• **Prompt**
Reproduce the text of the following lines word for word, omitting the pictures.
== Input
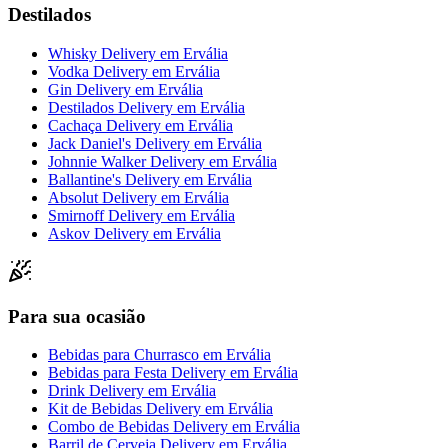
Destilados
Whisky Delivery
em
Ervália
Vodka Delivery
em
Ervália
Gin Delivery
em
Ervália
Destilados Delivery
em
Ervália
Cachaça Delivery
em
Ervália
Jack Daniel's Delivery
em
Ervália
Johnnie Walker Delivery
em
Ervália
Ballantine's Delivery
em
Ervália
Absolut Delivery
em
Ervália
Smirnoff Delivery
em
Ervália
Askov Delivery
em
Ervália
Para sua ocasião
Bebidas para Churrasco
em
Ervália
Bebidas para Festa Delivery
em
Ervália
Drink Delivery
em
Ervália
Kit de Bebidas Delivery
em
Ervália
Combo de Bebidas Delivery
em
Ervália
Barril de Cerveja Delivery
em
Ervália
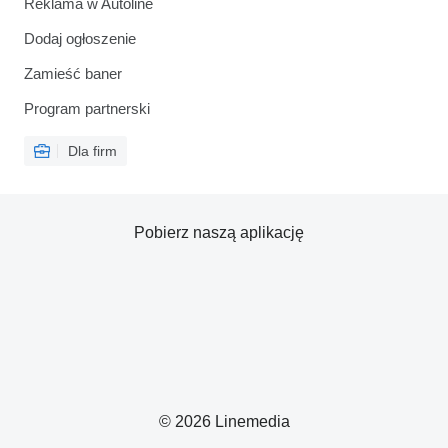
Reklama w Autoline
Dodaj ogłoszenie
Zamieść baner
Program partnerski
Dla firm
Pobierz naszą aplikację
© 2026 Linemedia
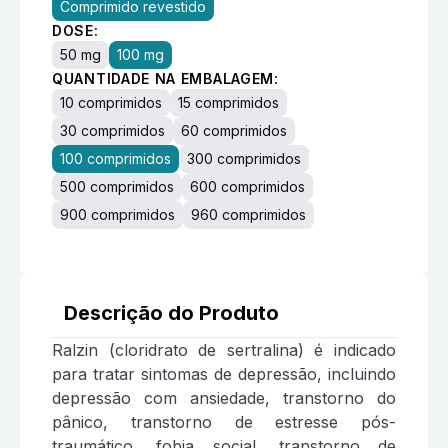
Comprimido revestido
DOSE:
50 mg
100 mg
QUANTIDADE NA EMBALAGEM:
10 comprimidos
15 comprimidos
30 comprimidos
60 comprimidos
100 comprimidos
300 comprimidos
500 comprimidos
600 comprimidos
900 comprimidos
960 comprimidos
Descrição do Produto
Ralzin (cloridrato de sertralina) é indicado
para tratar sintomas de depressão, incluindo
depressão com ansiedade, transtorno do
pânico, transtorno de estresse pós-
traumático, fobia social, transtorno de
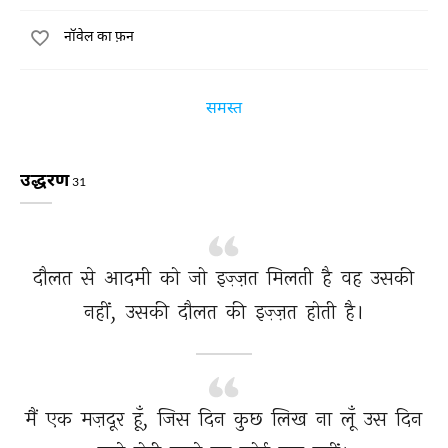
नॉवेल का फ़न
समस्त
उद्धरण
31
दौलत 
से 
आदमी 
को 
जो 
इज़्ज़त 
मिलती 
है 
वह 
उसकी 
नहीं, 
उसकी 
दौलत 
की 
इज़्ज़त 
होती 
है। 
मैं 
एक 
मज़दूर 
हूँ, 
जिस 
दिन 
कुछ 
लिख 
ना 
लूँ 
उस 
दिन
====
• **Task response**
Destilados
Whisky Delivery
em
Ervália
Vodka Delivery
em
Ervália
Gin Delivery
em
Ervália
Destilados Delivery
em
Ervália
Cachaça Delivery
em
Ervália
Jack Daniel's Delivery
em
Ervália
Johnnie Walker Delivery
em
Ervália
Ballantine's Delivery
em
Ervália
Absolut Delivery
em
Ervália
Smirnoff Delivery
em
Ervália
Askov Delivery
em
Ervália
Para sua ocasião
Bebidas para Churrasco
em
Ervália
Bebidas para Festa Delivery
em
Ervália
Drink Delivery
em
Ervália
Kit de Bebidas Delivery
em
Ervália
Combo de Bebidas Delivery
em
Ervália
Barril de Cerveja Delivery
em
Ervália
Reklama w Autoline
Dodaj ogłoszenie
Zamieść baner
Program partnerski
Dla firm
Pobierz naszą aplikację
© 2026 Linemedia
Comprimido revestido
DOSE:
50 mg
100 mg
QUANTIDADE NA EMBALAGEM:
10 comprimidos
15 comprimidos
30 comprimidos
60 comprimidos
100 comprimidos
300 comprimidos
500 comprimidos
600 comprimidos
900 comprimidos
960 comprimidos
Descrição do Produto
Ralzin (cloridrato de sertralina) é indicado
para tratar sintomas de depressão, incluindo
depressão com ansiedade, transtorno do
pânico, transtorno de estresse pós-
traumático, fobia social, transtorno de
नॉवेल का फ़न
समस्त
उद्धरण
31
दौलत 
से 
आदमी 
को 
जो 
इज़्ज़त 
मिलती 
है 
वह 
उसकी 
नहीं, 
उसकी 
दौलत 
की 
इज़्ज़त 
होती 
है। 
मैं 
एक 
मज़दूर 
हूँ, 
जिस 
दिन 
कुछ 
लिख 
ना 
लूँ 
उस 
दिन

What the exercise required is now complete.